- Directed by: Guinness Pakru
- Screenplay by: Suresh–Sathish
- Story by: Guinness Pakru
- Produced by: Ansar Vasco
- Starring: Guinness Pakru Munna Adithya Ayota Sanusha
- Cinematography: A. Vinod Bharathi
- Music by: Shaan Rahman
- Production company: United Films
- Distributed by: Kalasangham Films
- Release date: 30 March 2013;
- Country: India
- Language: Malayalam

= Kutteem Kolum =

2013 Indian film

Kutteem Kolum is a 2013 Indian Malayalam-language comedy film directed by Guinness Pakru (in his directorial debut) and written by Suresh–Satheesh from a story by Pakru. It stars Pakru, Munna, Adithya Ayota, and Sanusha. The story revolves around the bonding between friends living in Kumarapuram village bordering Tamil Nadu.

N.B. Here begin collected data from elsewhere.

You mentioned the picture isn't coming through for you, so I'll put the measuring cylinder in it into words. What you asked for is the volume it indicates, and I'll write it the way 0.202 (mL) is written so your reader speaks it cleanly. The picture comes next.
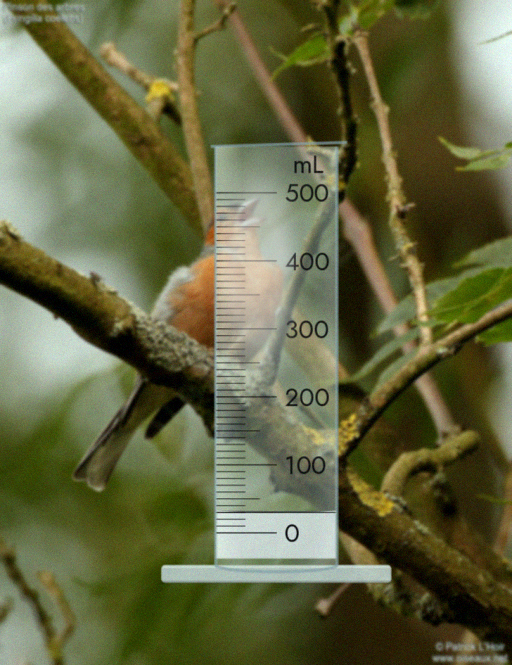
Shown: 30 (mL)
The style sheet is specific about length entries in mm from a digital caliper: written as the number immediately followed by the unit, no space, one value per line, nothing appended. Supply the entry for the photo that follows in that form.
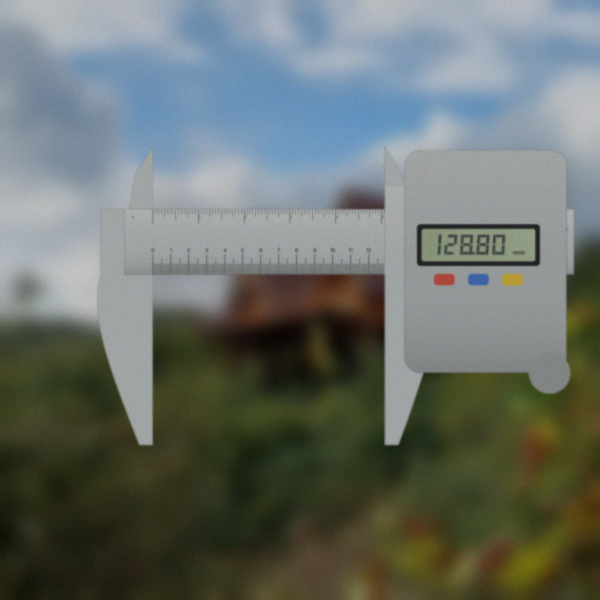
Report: 128.80mm
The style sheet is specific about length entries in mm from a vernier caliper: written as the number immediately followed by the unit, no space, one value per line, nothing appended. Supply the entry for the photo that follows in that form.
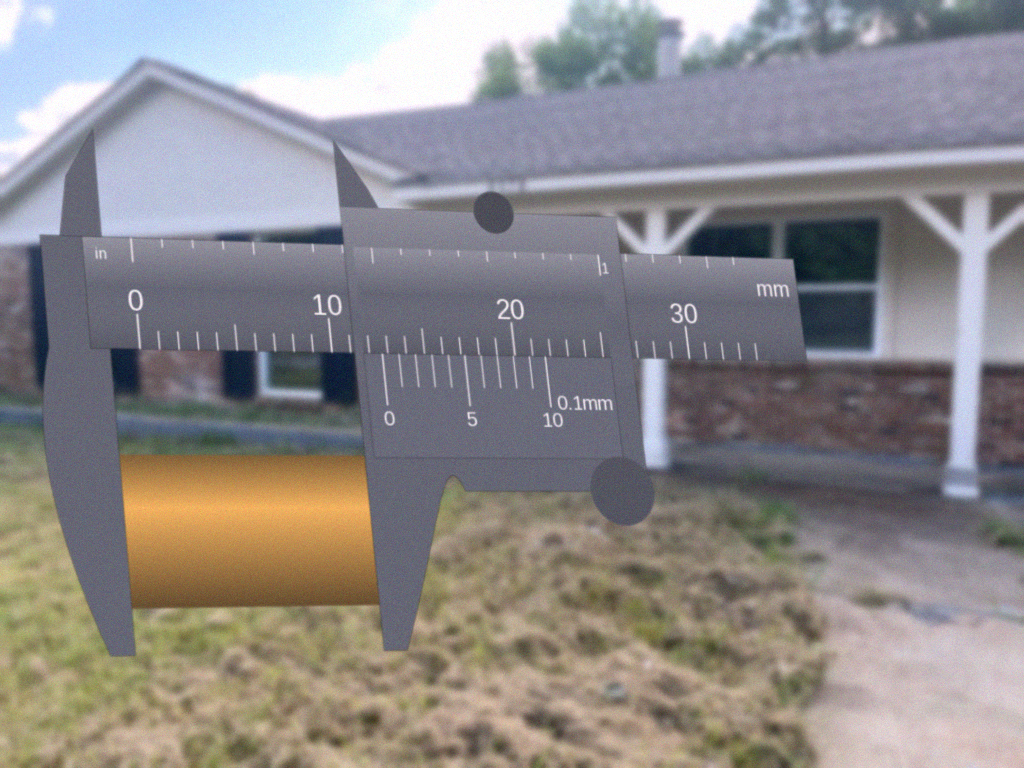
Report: 12.7mm
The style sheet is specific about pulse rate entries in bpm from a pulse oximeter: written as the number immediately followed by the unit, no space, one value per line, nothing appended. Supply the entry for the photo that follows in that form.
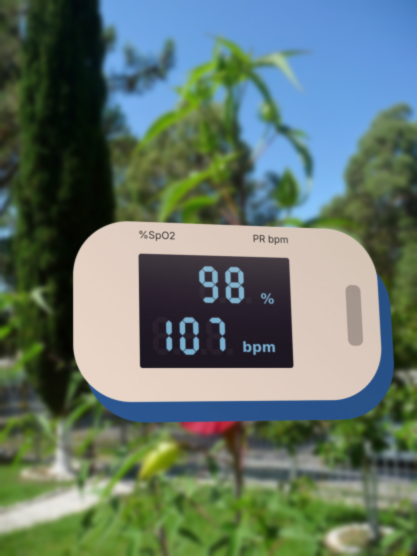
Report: 107bpm
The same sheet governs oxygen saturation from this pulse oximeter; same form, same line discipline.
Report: 98%
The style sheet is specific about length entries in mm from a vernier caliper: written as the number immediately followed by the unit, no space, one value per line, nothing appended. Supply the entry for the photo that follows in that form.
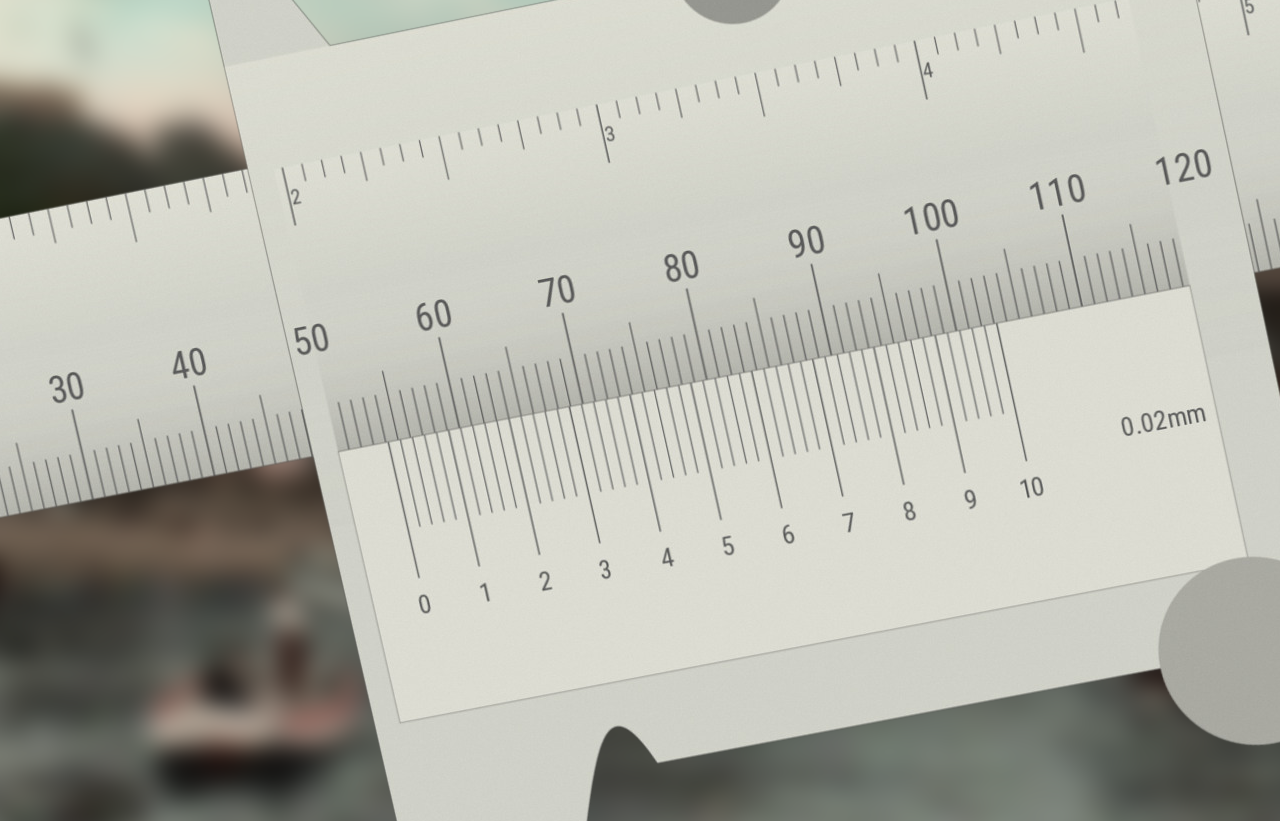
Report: 54.2mm
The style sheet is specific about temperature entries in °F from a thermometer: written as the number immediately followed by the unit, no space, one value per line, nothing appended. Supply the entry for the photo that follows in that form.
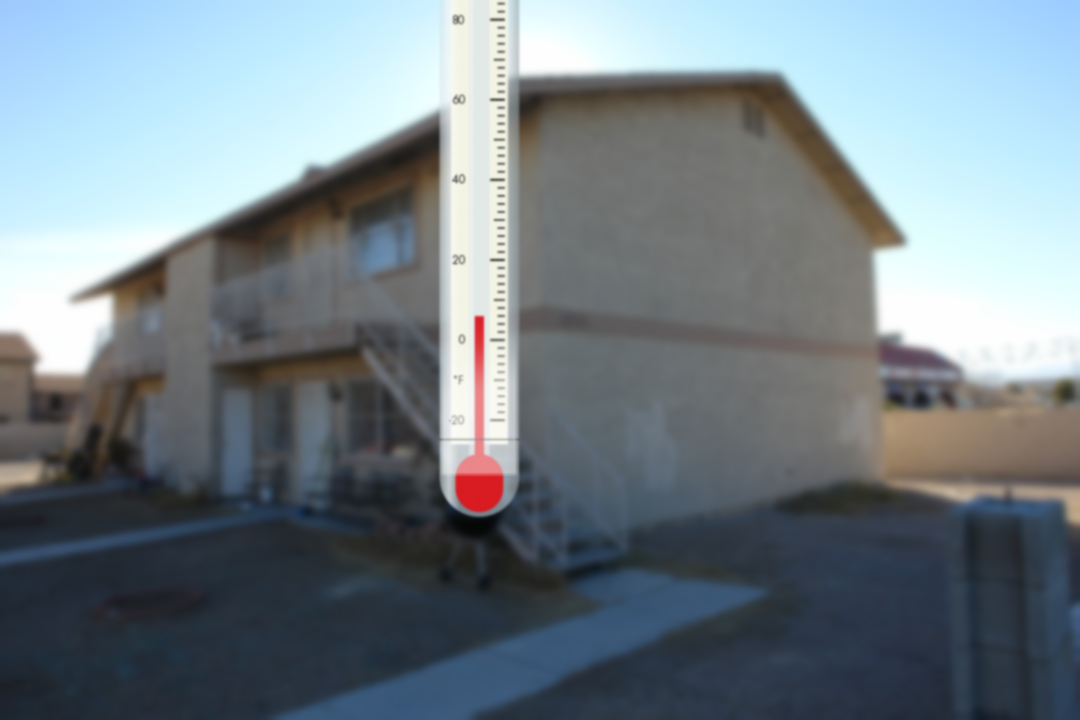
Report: 6°F
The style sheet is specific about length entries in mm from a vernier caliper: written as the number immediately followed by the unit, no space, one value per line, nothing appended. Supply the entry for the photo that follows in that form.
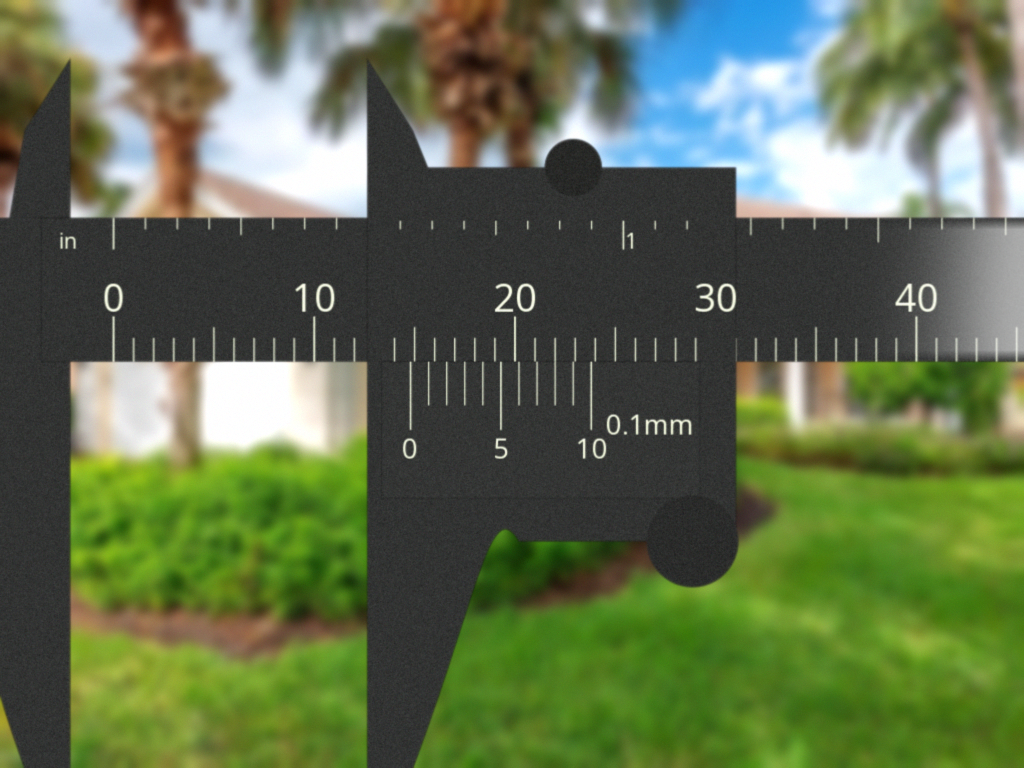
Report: 14.8mm
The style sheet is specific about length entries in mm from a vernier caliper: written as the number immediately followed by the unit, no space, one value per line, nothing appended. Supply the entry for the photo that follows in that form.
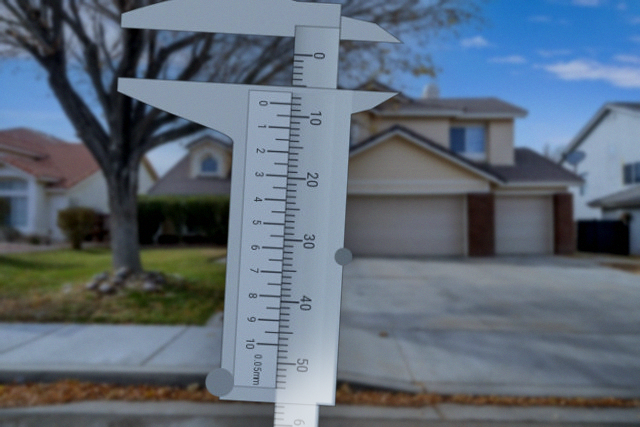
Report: 8.0mm
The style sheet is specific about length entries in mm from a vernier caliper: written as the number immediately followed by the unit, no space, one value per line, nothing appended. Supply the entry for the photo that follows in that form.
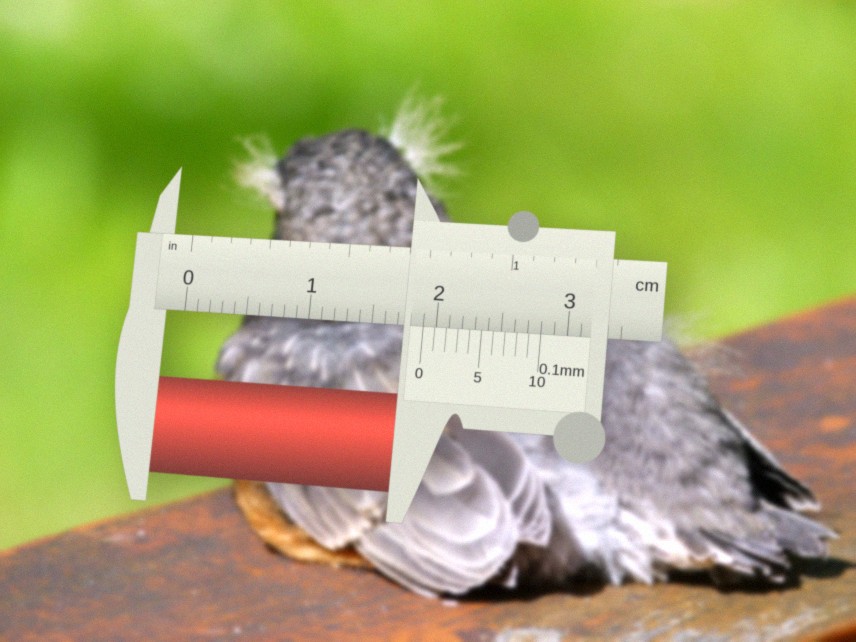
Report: 19.0mm
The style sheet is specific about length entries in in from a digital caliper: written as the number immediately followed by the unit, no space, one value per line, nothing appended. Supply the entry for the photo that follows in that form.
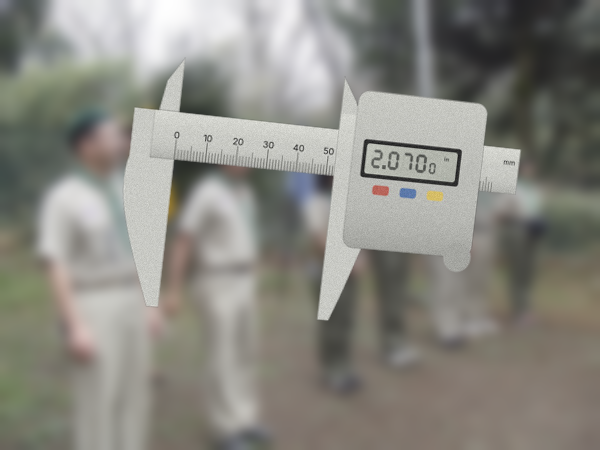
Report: 2.0700in
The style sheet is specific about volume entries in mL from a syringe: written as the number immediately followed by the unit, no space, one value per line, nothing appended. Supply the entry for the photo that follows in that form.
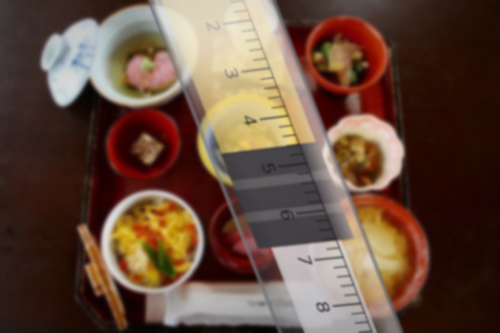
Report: 4.6mL
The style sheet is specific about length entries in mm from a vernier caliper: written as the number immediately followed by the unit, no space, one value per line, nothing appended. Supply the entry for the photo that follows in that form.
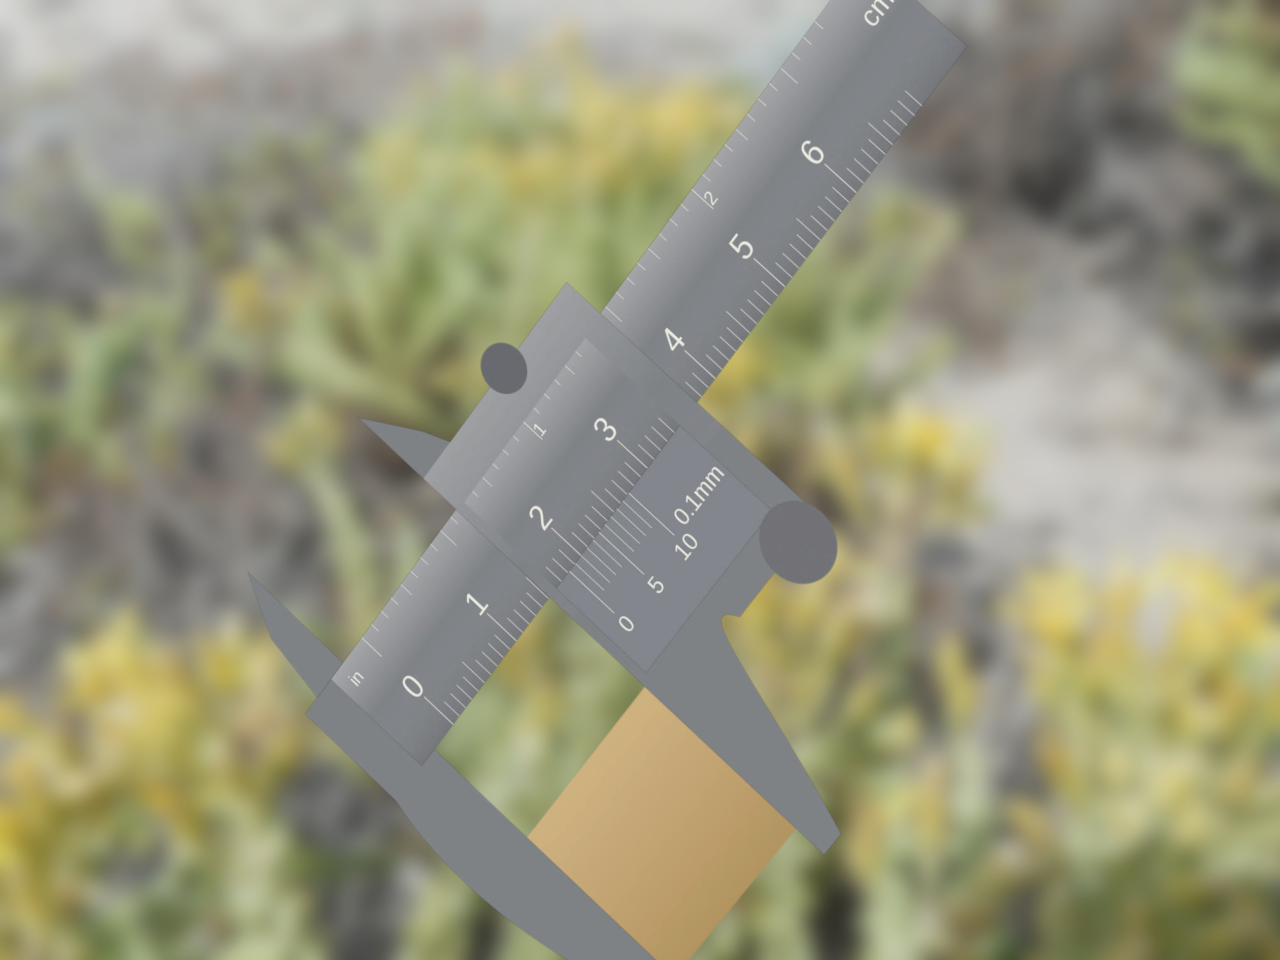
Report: 18.2mm
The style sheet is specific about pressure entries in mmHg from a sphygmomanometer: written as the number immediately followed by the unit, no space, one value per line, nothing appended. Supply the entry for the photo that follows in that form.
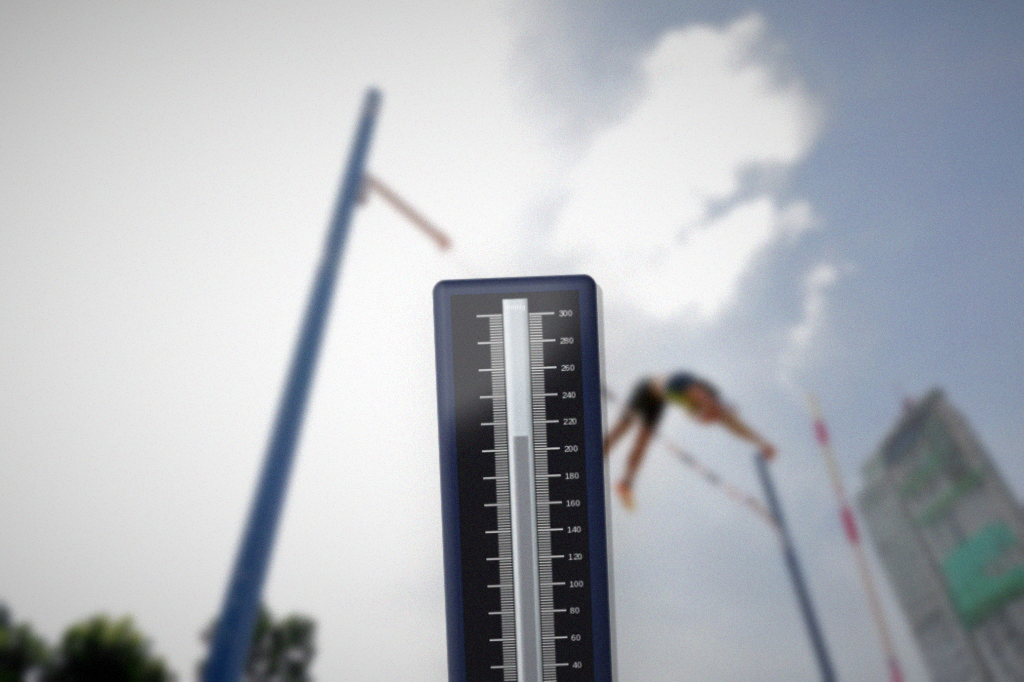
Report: 210mmHg
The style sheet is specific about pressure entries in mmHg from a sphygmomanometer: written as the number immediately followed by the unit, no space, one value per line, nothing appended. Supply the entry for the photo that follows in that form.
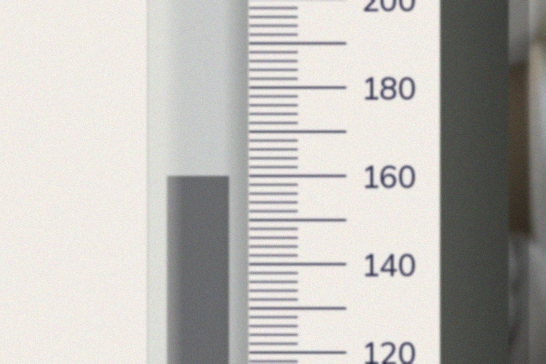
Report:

Kutteem Kolum was released on 30 March 2013.

==Production==
The film marks the directorial debut of actor Guinness Pakru, who also star in the lead role.

==Soundtrack==
Music was composed by Shaan Rahman and the lyrics were penned by Vayalar Sarath Chandra Varma and Vinayak. The audio was launched in late March 2013.

==Reception==
Aswin J Kumar of The Times of India gave 2 out of 5 and wrote "Pakru has nothing new to offer in Kutiyum Kolum except that it is his debut directorial venture". Veeyen of nowrunning.com gave 1.5 out of 5 and wrote "Toying with an idea that has long been thrashed, Pakru does the unthinkable by deciding to craft it into a two-hour long film". The film was subsequently dubbed and released in Tamil as Sakthi Vinayagam after the lead characters.